Title: Harry Potter and the Sorcerer's Stone
Author: J.K. Rowling

Publisher: Scholastic Inc., 1997
Genre: Fiction Literature, Fantasy, Novel
Age Range:
5th grade and up

Summary: This book has already become a fantastic hit that most people know about. Young Harry Potter is a child who is a living legend. He survived an attack by the horrible Lord Voldemort and ever since the wizard world has been buzzing about him. After fast forwarding 10 years, Harry is met by Hagrid, a huge man from the wizard world. Hagrid takes Harry to the Diagon Alley, the "main street" of the wizard world. He gets supplies he will need for school. While on the bus to Hogwarts (the wizard school that Harry will attend) he meets two people who will become his very best friends, Ron and Hermione. After a run-in with a troll, Snape, and Malfoy, Harry plays at a Quidditch match and almost gets into trouble. Snape tries to hurt Harry during the match. Hermione sees him doing it and sets him ablaze! (His clothes, that is.) While playing with the invisibility cloak one day, Harry sees the Mirror of Erised and sees his parents alive. This is one of my favorite parts of the book because he is taken a back and you never saw it coming. While on the quest for the sorcerer's stone, Harry has a run-in with Quirrell (who is actually Voldemort in disguise.) Quirrell is told to kill Harry, but with one touch of the magic boy he is burned. Dumbledore saves Harry and at the award banquet (surprisingly) awards Griffindor the house cup trophy!

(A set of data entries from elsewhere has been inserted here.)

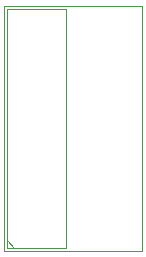
<source format=gbr>
%TF.GenerationSoftware,Altium Limited,Altium Designer,23.3.1 (30)*%
G04 Layer_Color=65535*
%FSLAX45Y45*%
%MOMM*%
%TF.SameCoordinates,796C1B80-4156-4CD7-A6E5-B9CE5994D65D*%
%TF.FilePolarity,Positive*%
%TF.FileFunction,Other,Mechanical_3*%
%TF.Part,Single*%
G01*
G75*
%TA.AperFunction,NonConductor*%
%ADD34C,0.10008*%
%ADD35C,0.05004*%
D34*
X8360004Y7308494D02*
X8423504Y7244994D01*
X8360004D02*
X8860003D01*
Y9265006D01*
X8360004D02*
X8860003D01*
X8360004Y7244994D02*
Y9265006D01*
D35*
X8335010Y7220001D02*
X9507804D01*
Y9289999D01*
X8335010D02*
X9507804D01*
X8335010Y7220001D02*
Y9289999D01*
%TF.MD5,24d791adf350e6ae74b9eb159a9c5041*%
M02*

</source>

Response: I read this book when it first came out in 1997. Since then, I have read three more of them and been an avid fan of all the movies. These books are so special and I really enjoyed taking a second look at it. Rowling is such an amazing writer that you really do catch something new each time. This is definitely a book (and series) that can be enjoyed through the ages. Rowling includes so many different elements that beginning readers and even sixty year olds can connect in what ever way they choose. The themes that encompass this novel also make it very special. Friendship and bravery are just a few that are my favorite. I personally think that this is an amazing book that takes readers to a new world they will not want to leave.

Teaching Ideas: I think there are several ways to approach this book. One of these ways is by talking about it being a banned book in many areas. This is a lesson you could do to use with that avenue. Since it is made into a movie, 3-5th graders could use this lesson to talk about differences in books and movies. Teachers could make this book a lot of fun. It also teaches really good literary elements such as foreshadowing.

I think this would be an awesome book to teach and if you haven't, you definitely should!